RBA waiting, watching as rate held at 1.0%

Alex Druce
(Australian Associated Press)


The Reserve Bank has left the cash rate unchanged at a record low 1.0 per cent as it maintains its wait and see approach to June and July’s cuts.

The decision at Tuesday’s monthly board meeting was widely expected by economists after the RBA repeatedly signalled it wanted to see whether its twin 0.25 percentage point cuts had been enough to stimulate economic growth.

Expectations of another cut before the end of this year have been growing, however, after dismal construction, retail and import data.

In his statement, RBA governor Philip Lowe repeated the board’s view that a prolonged period of low rates was on the cards and indicated that further cuts remained on the table.

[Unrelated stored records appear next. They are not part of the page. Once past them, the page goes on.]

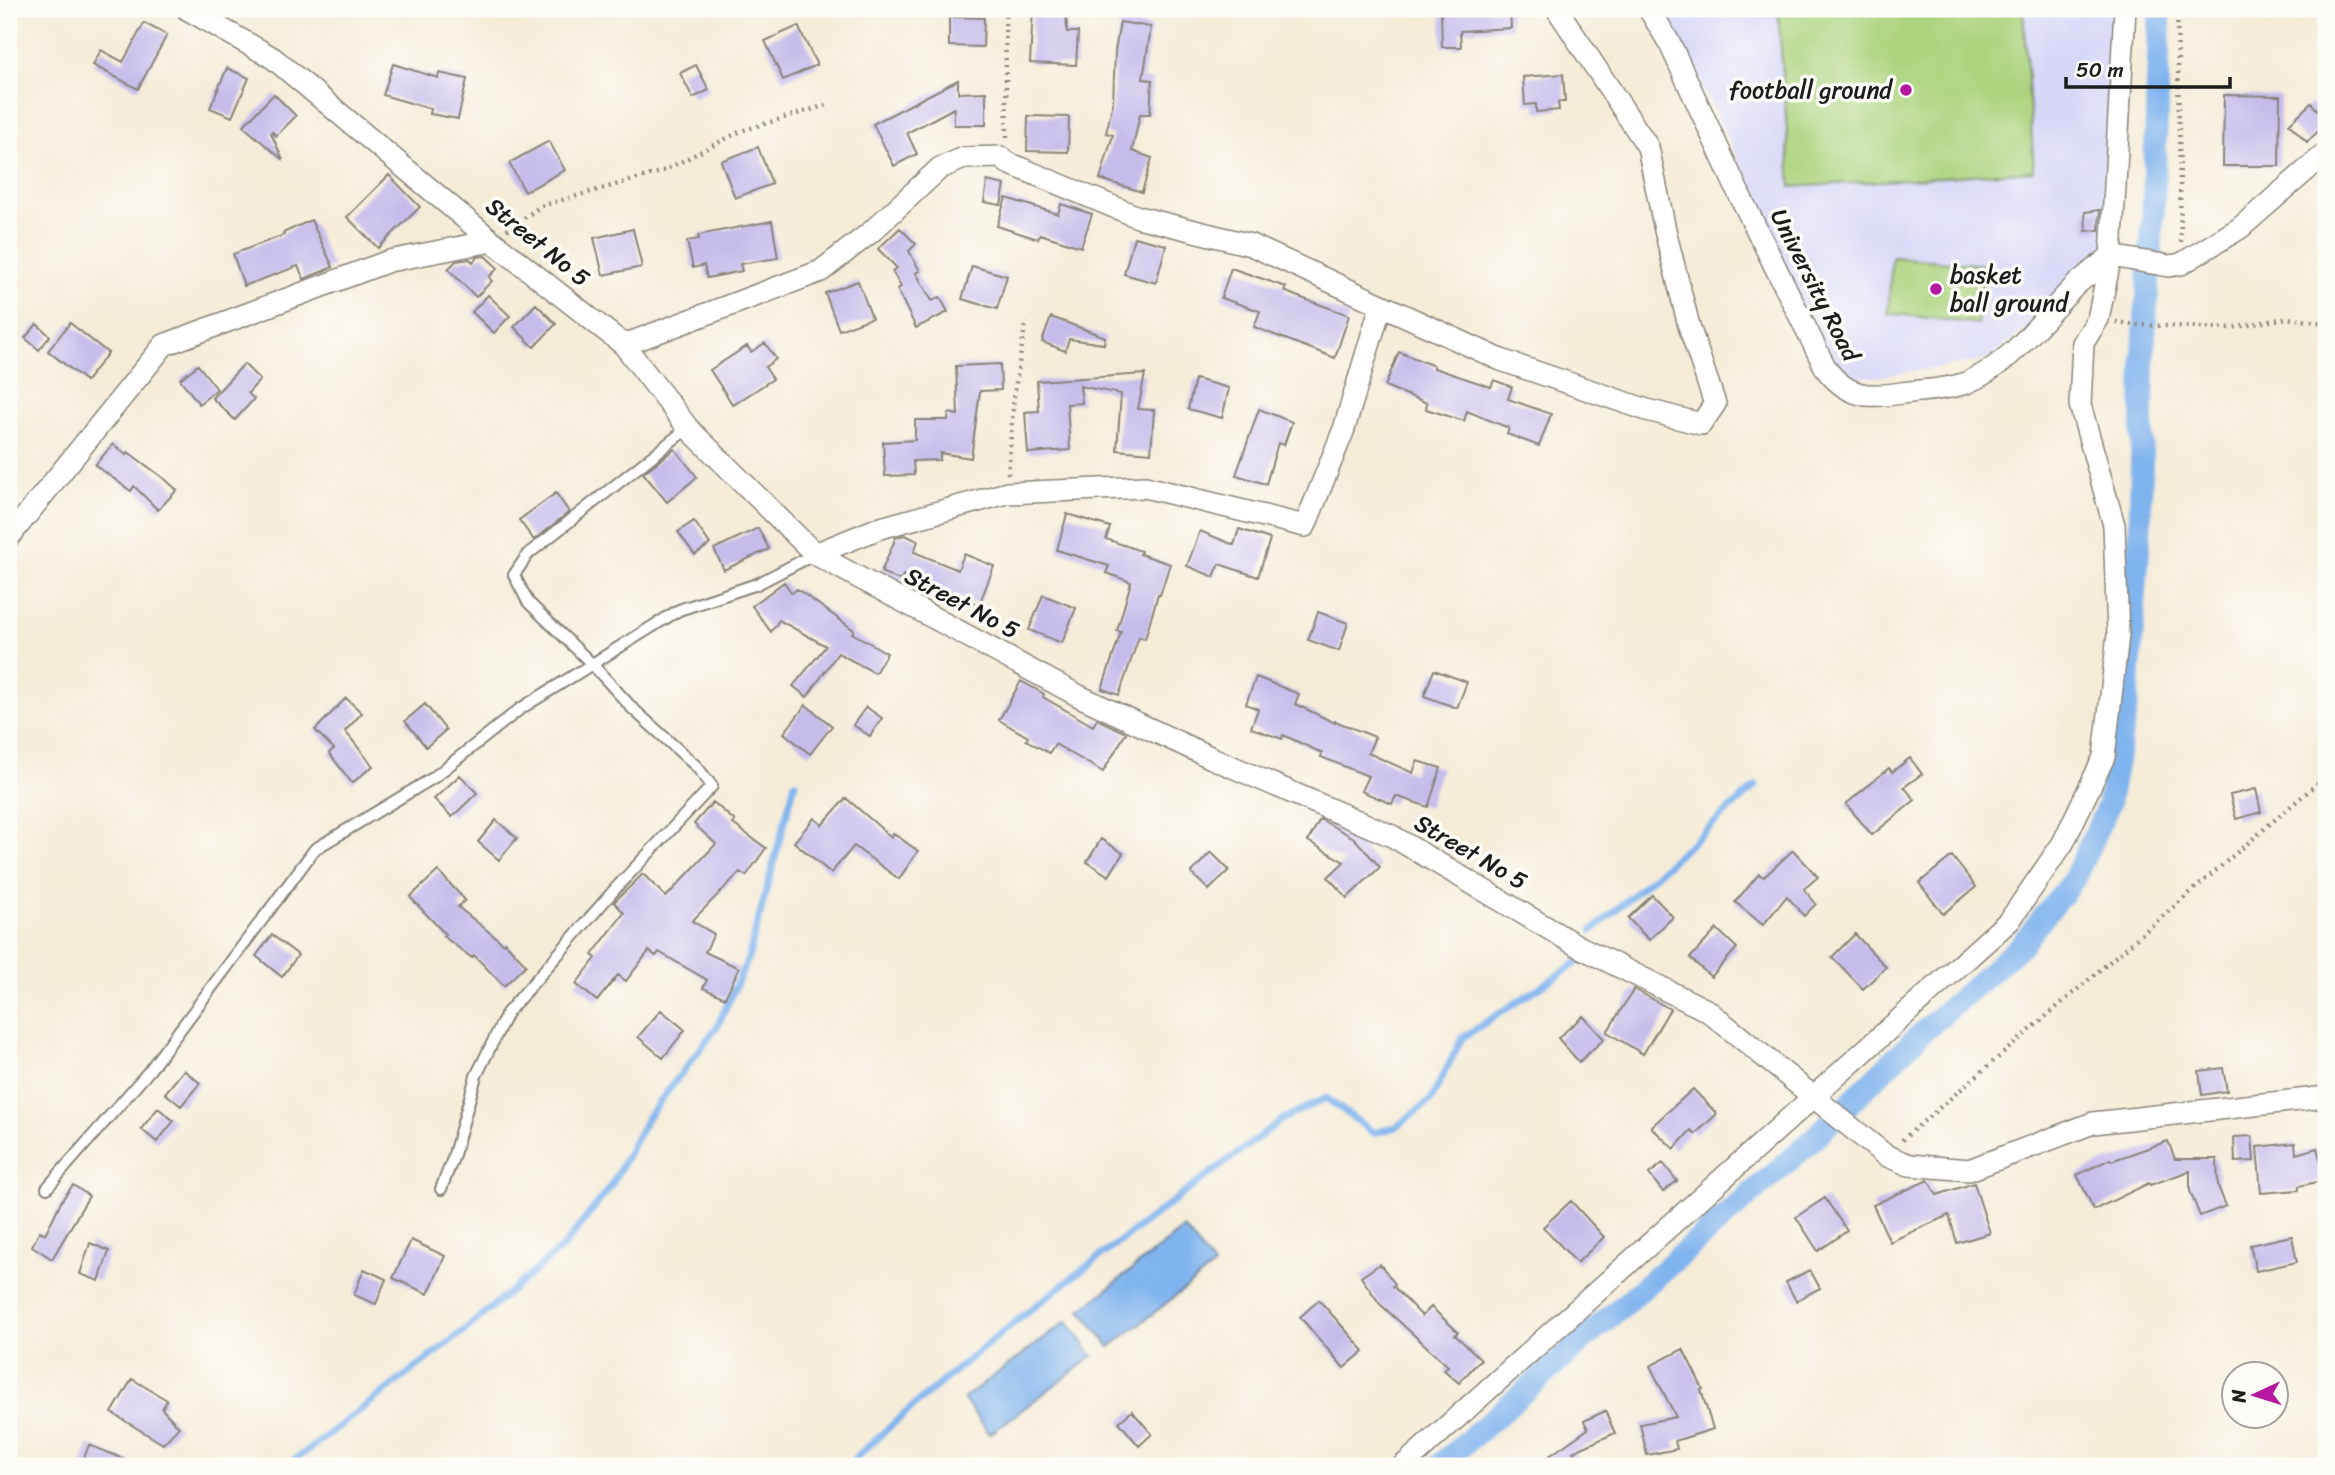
<svg xmlns="http://www.w3.org/2000/svg" width="2335" height="1475" viewBox="0 0 2335 1475" font-family="Sriracha,sans-serif">
<style>
.built{fill:#d7d7f8}
.green{fill:#acd37e;stroke:#64784d;stroke-width:2}
.water{fill:#80b4ee;stroke:#4e6885;stroke-width:2}
.lines{fill:none;stroke-linecap:round;stroke-linejoin:round}
.stream{stroke:#80b4ee;stroke-width:7}
.canal{stroke:#80b4ee;stroke-width:23}
.building{fill:#c5bceb}
.service-casing{stroke:#88847a;stroke-width:14}
.minor-casing{stroke:#88847a;stroke-width:24}
.path{stroke:#88847a;stroke-width:4.5;stroke-dasharray:2 5;stroke-linecap:butt}
.service{stroke:#fff;stroke-width:10}
.minor{stroke:#fff;stroke-width:21}
.poi-dot{fill:#b5179e;stroke:#fdfcf7;stroke-width:2.5}
.labels{text-anchor:middle;stroke-width:7;stroke-linejoin:round;paint-order:stroke}
.poi-label{font-size:24px;fill:#1c1c1c;stroke:#fdfcf7;text-anchor:end}
.street-label{font-size:24px;fill:#1c1c1c;stroke:#fdfcf7}
</style>
<rect width="100%" height="100%" fill="#fdfcf7"/>
<filter id="ink" filterUnits="userSpaceOnUse"><feTurbulence type="fractalNoise" baseFrequency=".0143" numOctaves="2"/><feDisplacementMap in="SourceGraphic" scale="14" xChannelSelector="R" yChannelSelector="G"/><feConvolveMatrix kernelMatrix="1 2 1 2 8 2 1 2 1" color-interpolation-filters="sRGB"/></filter>
<filter id="wash" filterUnits="userSpaceOnUse"><feTurbulence type="fractalNoise" baseFrequency=".00686" numOctaves="4" result="noise"/><feDisplacementMap in="SourceGraphic" scale="28" xChannelSelector="R" yChannelSelector="G"/><feGaussianBlur stdDeviation="1.57" result="paint"/><feColorMatrix in="noise" values="0 0 0 0 0 0 0 0 0 0 0 0 0 0 0 0 0 1.4 0 .05"/><feComposite in="paint" operator="in"/></filter>
<g filter="url(#wash)">
<rect width="100%" height="100%" fill="#f5ecd8"/>
<!-- built -->
<path class="built" d="M1660 9H2119L2106 246 2089 257 2034 324 1983 361 1874 377 1851 376 1837 371 1797 300 1729 140 1679 40Z"/>
<!-- green -->
<path class="green" d="M1778 9H2023L2034 171 1791 187Z
M1892 257 1985 265 1978 324 1888 313Z"/>
<!-- water -->
<path class="water" d="M1184 1228 1214 1266 1110 1347 1081 1310Z
M1067 1321 1093 1356 990 1434 963 1399Z"/>
<g class="lines">
<!-- stream -->
<path class="stream" d="M1592 931 1756 786
M287 1466 465 1330 565 1245 611 1186 647 1118 717 1027 748 959 795 783
M847 1466C982 1339 1135 1231 1283 1119L1326 1098 1374 1133 1396 1127 1431 1100 1462 1038 1578 962"/>
<!-- canal -->
<path class="canal" d="M1439 1466 1809 1143 1917 1037 2021 945 2074 879 2108 806 2127 703 2140 532 2144 343 2153 217 2160 9"/>
</g>
<g id="blocks">
<!-- building -->
<path class="building" d="M1033 9H1066L1067 32H1078L1076 65 1030 63Z
M1510 9 1511 28 1460 31 1461 47H1442L1441 10Z
M949 17 984 18 983 47 949 46Z
M1120 22 1151 27 1143 79 1152 80 1150 114H1140L1132 151 1152 158 1142 192 1100 179 1113 135 1106 133 1113 103 1115 51Z
M144 23 167 35 138 89 93 65 101 50 123 62Z
M798 26 817 65 783 80 765 41Z
M393 64 438 78 439 73 467 79 458 119 430 114 431 109 383 95Z
M696 65 709 90 693 98 680 73Z
M227 68 249 78 232 117 210 108Z
M1563 74 1565 102H1558L1559 110 1536 112V104L1525 105 1523 77Z
M958 80V93L986 92V125H954V108L907 133 917 154 894 166 873 124Z
M274 94 296 116 276 136 272 131 271 133 283 160 243 126Z
M2224 95 2280 96 2279 166H2223Z
M2311 103 2326 119V124L2307 142 2289 124Z
M1028 116 1069 117 1068 152 1027 151Z
M549 141 565 170 525 192 509 163Z
M758 147 772 184 735 198 721 161Z
M389 175 420 207 378 248 347 217Z
M987 181 1005 185 1001 205 984 202Z
M1006 198 1058 214 1061 204 1092 214 1081 247 1040 234 1038 239 997 226Z
M2100 210 2099 230 2086 231 2085 212Z
M311 220 333 267 304 279 298 266 244 286 233 254 284 235 283 233Z
M772 221 778 258 740 264 742 271 707 278 704 265 693 268 687 241 699 239 698 235Z
M900 228 916 244 909 251 920 271 916 273 932 301 940 297 948 312 916 328 897 289 901 287 892 271 897 268 878 249Z
M633 229 642 267 603 275 594 238Z
M1134 237 1166 245 1156 283 1124 274Z
M485 256 498 268 489 277 492 281 476 297 448 269 456 261 470 259 473 262 477 257Z
M972 266 1007 276 997 309 962 299Z
M1231 268 1286 287 1284 291 1296 296 1349 315 1335 358 1254 327 1260 311 1221 298Z
M858 281 872 318 839 330 825 293Z
M488 295 510 316 494 333 472 312Z
M536 304 556 324 534 347 514 327Z
M1051 317 1105 337 1104 344 1069 339 1065 351 1042 342Z
M70 323 108 353 86 381 48 351Z
M37 324 50 336 39 350 25 338Z
M765 343 776 359 765 367 773 379 733 405 710 370 747 346 751 352Z
M1399 352 1434 366V368L1491 387 1494 380 1512 387 1508 399 1551 414 1539 446 1507 434 1509 428 1467 411 1464 421 1426 409 1427 403 1385 386Z
M244 364 260 380 248 393 254 399 235 420 212 398Z
M1000 364 1001 390 980 391 971 458 940 453V460L913 461 914 475 885 476 883 442 915 440V420H948L949 413 958 415 956 366Z
M198 365 217 389 199 404 180 379Z
M1145 374 1138 409 1154 410 1151 453 1117 450 1121 394 1080 386 1082 403 1067 404 1070 450 1028 453 1025 412 1039 411 1037 381Z
M1195 379 1229 388 1222 418 1188 409Z
M1259 409 1292 422 1284 445 1278 443 1266 484 1236 475Z
M113 444 126 455 128 452 166 480 177 490 158 510 134 486 131 491 95 465Z
M675 449 697 477 667 502 643 473Z
M556 493 569 512 534 540 519 520Z
M1067 514 1110 527 1106 539 1141 551 1140 554 1170 564 1160 595 1158 594 1145 639 1139 637 1119 695 1102 689 1121 632 1117 631 1131 582 1106 573 1109 566 1057 550Z
M694 521 710 544 695 555 678 532Z
M758 528 769 549 724 570 714 549Z
M1239 529 1270 539 1258 577 1219 564 1214 577 1187 566 1200 531 1234 545Z
M905 535 918 541 914 552 958 570 964 554 994 566 979 605 903 575 901 581 881 572 896 537Z
M784 582 792 593 797 589 854 630 852 633 887 653 875 673 838 653 807 697 793 686 826 646 779 620 771 632 752 606Z
M1043 595 1076 608 1062 643 1029 630Z
M1318 612 1348 623 1339 651 1308 640Z
M1434 670 1467 682 1457 708 1424 696Z
M1256 677 1299 694 1295 704 1335 723V721L1375 737 1368 753 1413 773 1417 761 1441 768 1428 807 1396 796 1392 804 1361 791 1368 776 1321 757 1322 753 1283 735 1282 739 1251 728 1258 709 1246 704Z
M1021 681 1044 694 1043 697 1093 726 1097 719 1126 733 1103 772 1055 744 1049 753 1026 740 1028 737 999 720Z
M346 698 362 713 345 731 373 766 352 783 329 753 334 749 315 730Z
M425 704 446 730 426 747 405 721Z
M806 705 832 726 810 754 784 733Z
M866 707 882 718 870 736 853 725Z
M1910 758 1922 774 1904 787 1915 800 1872 835 1846 804 1889 768 1892 772Z
M460 775 477 793 452 817 434 799Z
M2256 789 2261 812 2236 819 2230 795Z
M846 798 891 837 893 833 918 851 899 879 854 846 831 873 794 842 814 818 822 825Z
M713 802 735 821 733 824 766 848 746 876 740 872 692 921 714 934 705 952 739 968 725 998 703 988 707 980 659 952 656 956 649 951 626 981 618 975 597 1001 576 984 596 958 592 955 624 913 614 902 643 874 666 897 716 844 694 824Z
M1320 819 1354 838 1380 867 1347 898 1328 877 1344 862 1308 841Z
M496 820 517 838 499 860 478 842Z
M1101 839 1123 853 1109 876 1087 862Z
M1793 850 1818 877 1804 889 1816 904 1804 916 1787 896 1763 925 1735 902 1759 874 1764 877Z
M1211 852 1229 870 1209 890 1191 873Z
M1952 856 1976 887 1943 914 1919 883Z
M438 871 465 900 458 907 504 944 505 942 526 965 504 986 474 955 472 958 443 936 445 934 410 897Z
M1652 895 1673 917 1649 940 1628 918Z
M1717 929 1737 948 1711 977 1690 958Z
M1855 934 1886 967 1863 989 1832 957Z
M272 935 298 955 282 977 256 956Z
M1634 989 1670 1009 1643 1054 1607 1032Z
M661 1010 685 1030 663 1058 638 1037Z
M1583 1016 1604 1039 1579 1062 1558 1038Z
M2223 1068 2227 1091 2202 1095 2199 1071Z
M184 1070 200 1083 181 1106 165 1093Z
M1693 1089 1717 1114 1695 1134 1691 1130 1674 1149 1651 1127Z
M158 1108 174 1121 157 1142 141 1129Z
M2252 1136 2254 1161 2235 1162 2234 1137Z
M2168 1141 2175 1159H2217L2218 1186 2226 1206 2200 1216 2190 1191V1171L2150 1185 2149 1183 2094 1210 2077 1175 2110 1159 2111 1161Z
M2295 1143 2296 1154 2317 1148 2326 1180 2299 1186V1190L2261 1193 2257 1147Z
M1663 1163 1677 1181 1663 1192 1649 1174Z
M1928 1180 1937 1195 1974 1183 1990 1233 1957 1243 1949 1215 1890 1242 1873 1205Z
M73 1185 89 1196 52 1259 32 1246 40 1231 45 1234 62 1200Z
M1825 1198 1847 1231 1818 1251 1796 1217Z
M1571 1201 1604 1237 1577 1263 1543 1227Z
M2292 1236 2297 1262 2256 1271 2250 1245Z
M411 1240 445 1256 428 1294 393 1278Z
M90 1243 109 1251 99 1281 80 1274Z
M1380 1264 1395 1284 1393 1286 1422 1316 1431 1307 1458 1332 1455 1335 1481 1359 1459 1383 1444 1370 1448 1366 1380 1304 1361 1277Z
M364 1269 386 1279 376 1304 354 1295Z
M1810 1270 1820 1288 1796 1301 1786 1282Z
M1319 1300 1364 1351 1344 1368 1300 1317Z
M1683 1349 1703 1389 1701 1390 1713 1429 1675 1441 1677 1449 1647 1455 1640 1424 1676 1417 1650 1366Z
M132 1379 167 1400 162 1409 179 1427 163 1444 112 1413Z
M1132 1411 1152 1434 1139 1446 1119 1422Z
M1605 1411 1615 1433 1573 1452 1583 1466H1535L1588 1429 1584 1421Z
M89 1445 139 1465V1466H81Z"/>
</g>
</g>
<g filter="url(#ink)">
<use href="#blocks" fill-opacity="0" stroke="#88847a" stroke-width="2"/>
<g class="lines">
<!-- service casing -->
<g class="service-casing">
<path id="service" d="M47 1188 149 1071 315 849 433 778 520 709 679 610 757 584 815 554
M441 1189 453 1158 476 1076 507 1013 615 889 712 786 697 767 632 708 592 664 528 602 514 575 528 554 688 428"/>
</g>
<!-- minor casing -->
<g class="minor-casing">
<path id="minor" d="M187 9 273 58 492 241 624 345 688 428 815 554 1079 696 1212 758 1392 836 1578 946 1708 1011 1885 1155 1909 1165 1969 1170 2093 1123 2326 1097
M1649 9 1670 44 1740 196 1826 369C1848 398 1869 398 1902 393 1923 390 1947 390 1966 383 2014 363 2042 318 2078 283 2089 274 2100 265 2111 256L2169 266 2181 264 2240 228 2326 153
M624 345 821 271 871 232 940 168 964 158 1000 157 1008 163 1138 217 1251 245 1501 360 1647 410 1701 424 1715 404 1689 326 1665 230 1648 147 1557 9
M9 537 164 345 389 261 492 241
M815 554 877 529 1007 493 1145 487 1305 526 1344 429 1381 305
M1403 1466 2010 920 2063 843 2104 757 2118 635 2114 525 2080 405 2083 343 2098 319 2111 256 2125 9"/>
</g>
<!-- path -->
<path class="path" d="M1005 9 1007 141
M2177 9 2181 242
M507 230 541 206 661 172 741 131 830 104
M2116 322 2136 325 2232 328 2286 318 2326 323
M1008 474 1014 395 1026 321
M1902 1140 2326 776"/>
<!-- service -->
<use href="#service" class="service"/>
<!-- minor -->
<use href="#minor" class="minor"/>
</g>
</g>
<!-- markers -->
<g class="poi-dot">
<circle cx="1906" cy="90" r="7"/>
<circle cx="1936" cy="289" r="7"/>
</g>
<g class="labels">
<!-- poi labels -->
<g class="poi-label">
<text x="1892" y="98">football ground</text>
<text x="1950" y="283" text-anchor="start">basket<tspan x="1950" dy="28">ball ground</tspan></text>
</g>
<!-- street labels -->
<g class="street-label">
<text transform="translate(538 242) rotate(39)" y="8">Street No 5</text>
<text transform="translate(1815 285) rotate(63)" y="8">University Road</text>
<text transform="translate(962 603) rotate(28)" y="8">Street No 5</text>
<text transform="translate(1471 852) rotate(30)" y="8">Street No 5</text>
</g>
</g>
<!-- margin -->
<rect width="2335" height="1475" fill="none" stroke="#fdfcf7" stroke-width="35"/>
<!-- north arrow -->
<g transform="translate(2255 1395) rotate(266)"><circle r="33" fill="#fdfcf7" stroke="#a3a29f" stroke-width="2"/>
<path d="M0-5L12 26L0 18L-12 26Z" fill="#b5179e"/>
<text y="-10" font-size="19" font-weight="bold" text-anchor="middle" fill="#1c1c1c">N</text>
</g>
<!-- scale -->
<path d="M2066 77v10h164v-10" fill="none" stroke="#1c1c1c" stroke-width="3.5"/>
<text x="2076" y="77" font-size="21" fill="#1c1c1c" stroke="#fdfcf7" stroke-width="5" paint-order="stroke">50 m</text>
</svg>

“The board will continue to monitor developments, including in the labour market, and ease monetary policy further if needed to support sustainable growth,” Dr Lowe said.

A cut to 0.75 per cent is already fully priced in for November, with a reduction to 0.5 per cent expected by April.

Canstar finance expert Steve Mickenbecker said it was not surprising the central bank kept its limited powder dry this month, particularly as the trade war between China and the US escalates.

Callam Pickering, APAC economist at jobs site Indeed, also said it was typical of the Reserve Bank to take a few months to assess how the economy responds to a rate move.

“Whether that is wise in these circumstances, with economic growth terrible and most indicators underperforming, is open for debate,” Mr Pickering said.

Improved property prices remain an outlier amid a sea of poor data releases, which reflect a housing construction downturn, weak retail trade, poor inflation and wages growth, and an unemployment rate that looks more likely to tick upwards instead of down.

BIS Oxford Economics chief economist Sarah Hunter said she expected to see further easing this year and again in early 2020 to support employment and wages growth.

CommSec senior economist Ryan Felsman said there appeared to be little reason to delay pulling the interest rate lever “given the (RBA) has recently modelled its downgraded economic growth, jobless and inflation forecasts on two rate cuts”.

The Australian dollar spiked from 66.94 to 67.10 US cents after the decision and was worth 67.14 US cents by 1520 AEST.